## Your task
Respond with the count alone after checking every line in the material below for "will".
Segment Start: Dataset extract
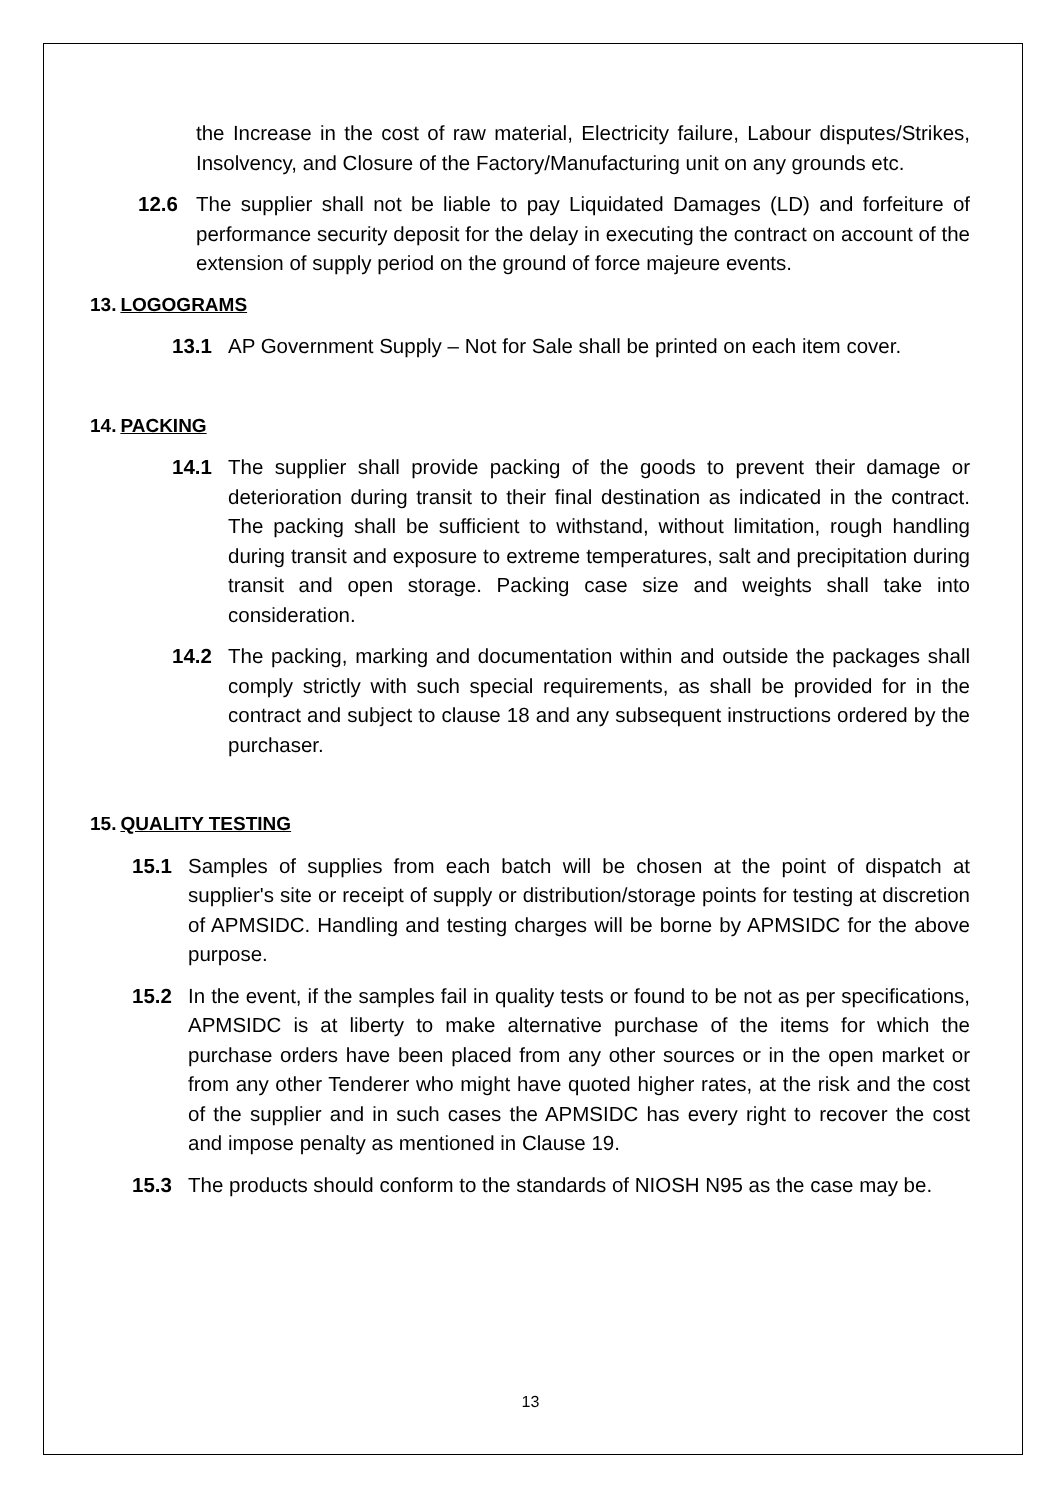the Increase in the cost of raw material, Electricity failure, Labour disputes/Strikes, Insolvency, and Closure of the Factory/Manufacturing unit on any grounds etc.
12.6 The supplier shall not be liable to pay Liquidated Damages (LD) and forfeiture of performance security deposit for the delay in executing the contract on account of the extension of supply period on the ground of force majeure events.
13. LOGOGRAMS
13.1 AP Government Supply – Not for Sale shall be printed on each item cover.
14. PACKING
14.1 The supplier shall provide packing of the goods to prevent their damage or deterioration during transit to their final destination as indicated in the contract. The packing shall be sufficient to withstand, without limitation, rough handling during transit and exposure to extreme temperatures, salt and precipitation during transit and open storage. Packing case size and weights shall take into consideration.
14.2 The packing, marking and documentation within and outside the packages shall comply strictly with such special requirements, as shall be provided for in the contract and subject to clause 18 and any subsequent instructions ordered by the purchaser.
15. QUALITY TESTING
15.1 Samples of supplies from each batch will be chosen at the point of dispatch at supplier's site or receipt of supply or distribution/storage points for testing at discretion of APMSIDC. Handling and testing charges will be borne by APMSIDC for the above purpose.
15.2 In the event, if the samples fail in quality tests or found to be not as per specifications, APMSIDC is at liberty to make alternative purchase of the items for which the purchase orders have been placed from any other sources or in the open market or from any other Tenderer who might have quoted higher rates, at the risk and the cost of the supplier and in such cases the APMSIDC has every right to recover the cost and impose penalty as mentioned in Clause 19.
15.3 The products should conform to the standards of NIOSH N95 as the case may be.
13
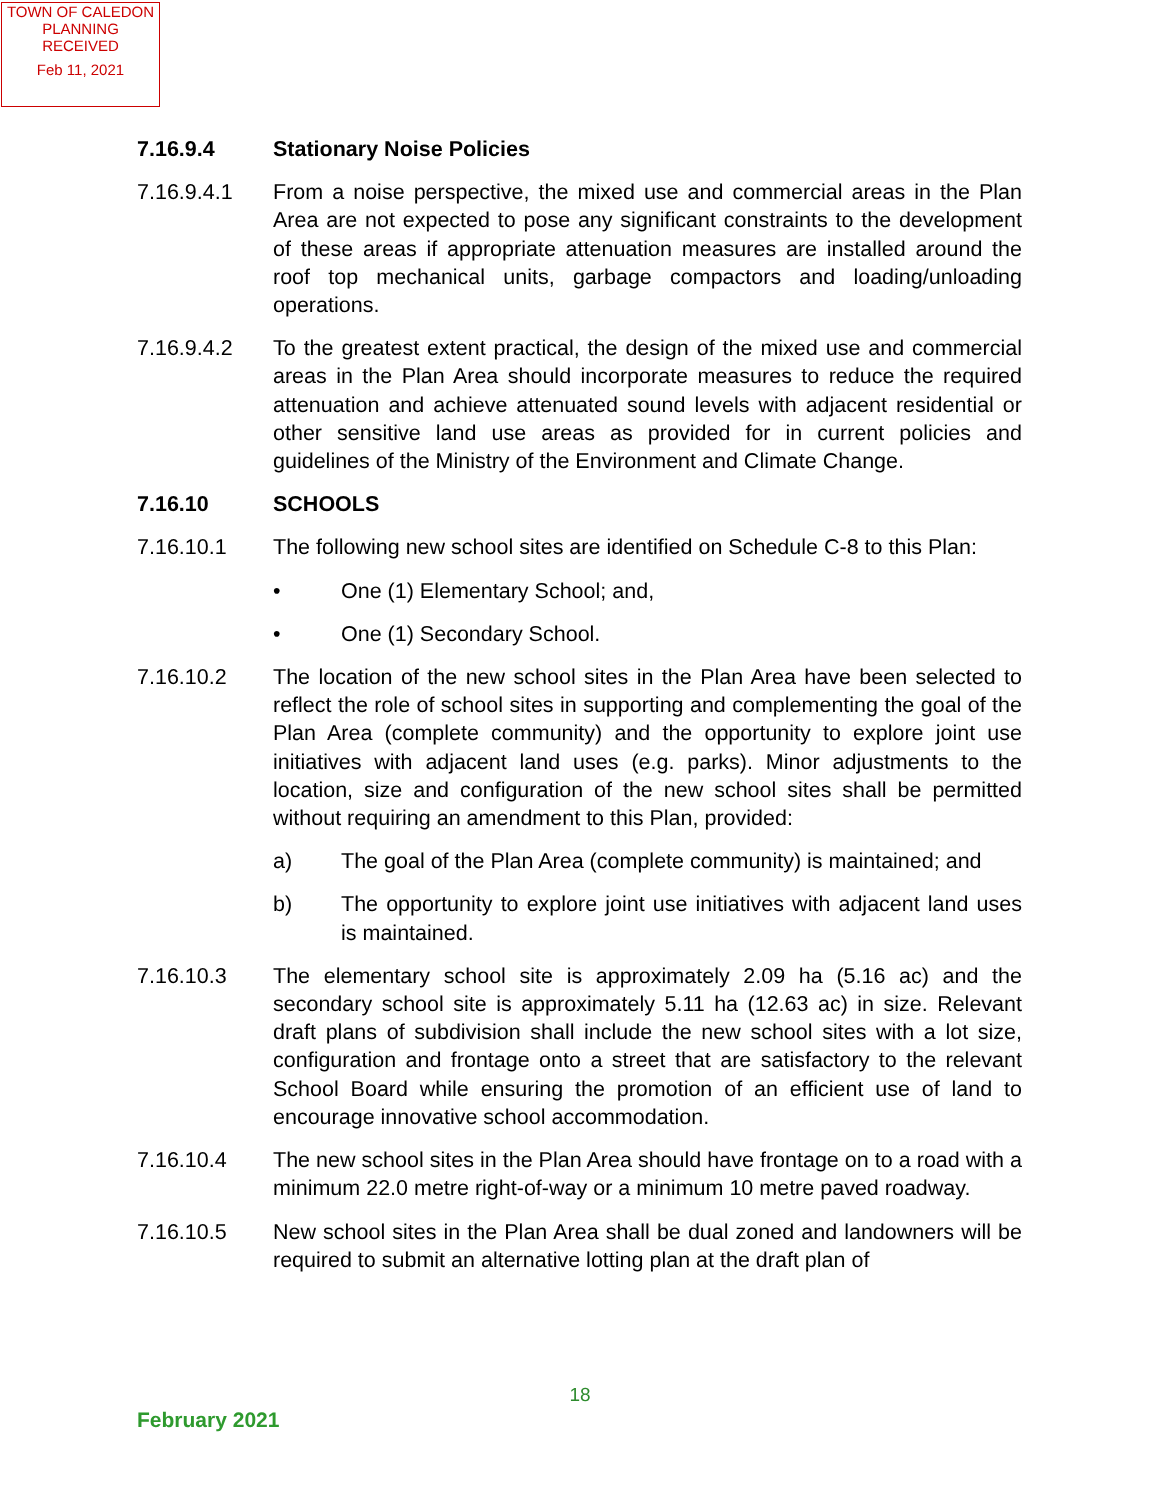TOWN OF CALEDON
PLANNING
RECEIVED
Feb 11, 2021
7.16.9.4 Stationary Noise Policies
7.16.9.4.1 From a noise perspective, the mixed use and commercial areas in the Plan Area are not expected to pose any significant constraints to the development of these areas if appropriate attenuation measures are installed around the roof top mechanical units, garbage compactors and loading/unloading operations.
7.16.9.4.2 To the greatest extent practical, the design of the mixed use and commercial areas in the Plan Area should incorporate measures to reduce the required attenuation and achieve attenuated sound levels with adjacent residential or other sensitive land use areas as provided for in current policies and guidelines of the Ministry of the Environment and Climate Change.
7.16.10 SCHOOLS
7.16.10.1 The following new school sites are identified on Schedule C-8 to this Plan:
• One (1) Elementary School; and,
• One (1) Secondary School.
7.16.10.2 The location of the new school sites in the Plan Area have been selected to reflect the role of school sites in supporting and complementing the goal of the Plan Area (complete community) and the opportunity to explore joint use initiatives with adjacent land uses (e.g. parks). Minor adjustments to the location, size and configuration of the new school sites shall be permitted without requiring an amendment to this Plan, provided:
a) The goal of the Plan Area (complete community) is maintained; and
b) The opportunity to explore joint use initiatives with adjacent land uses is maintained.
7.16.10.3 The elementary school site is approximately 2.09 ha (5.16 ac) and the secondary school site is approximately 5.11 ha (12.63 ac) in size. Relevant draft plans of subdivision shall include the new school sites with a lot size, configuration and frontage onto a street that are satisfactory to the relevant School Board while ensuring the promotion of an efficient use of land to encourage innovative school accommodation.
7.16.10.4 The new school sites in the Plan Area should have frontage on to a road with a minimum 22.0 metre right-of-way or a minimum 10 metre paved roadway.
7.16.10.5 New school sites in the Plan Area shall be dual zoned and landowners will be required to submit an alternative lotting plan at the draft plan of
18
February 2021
Segment End: Dataset extract
## Solution to the problem
2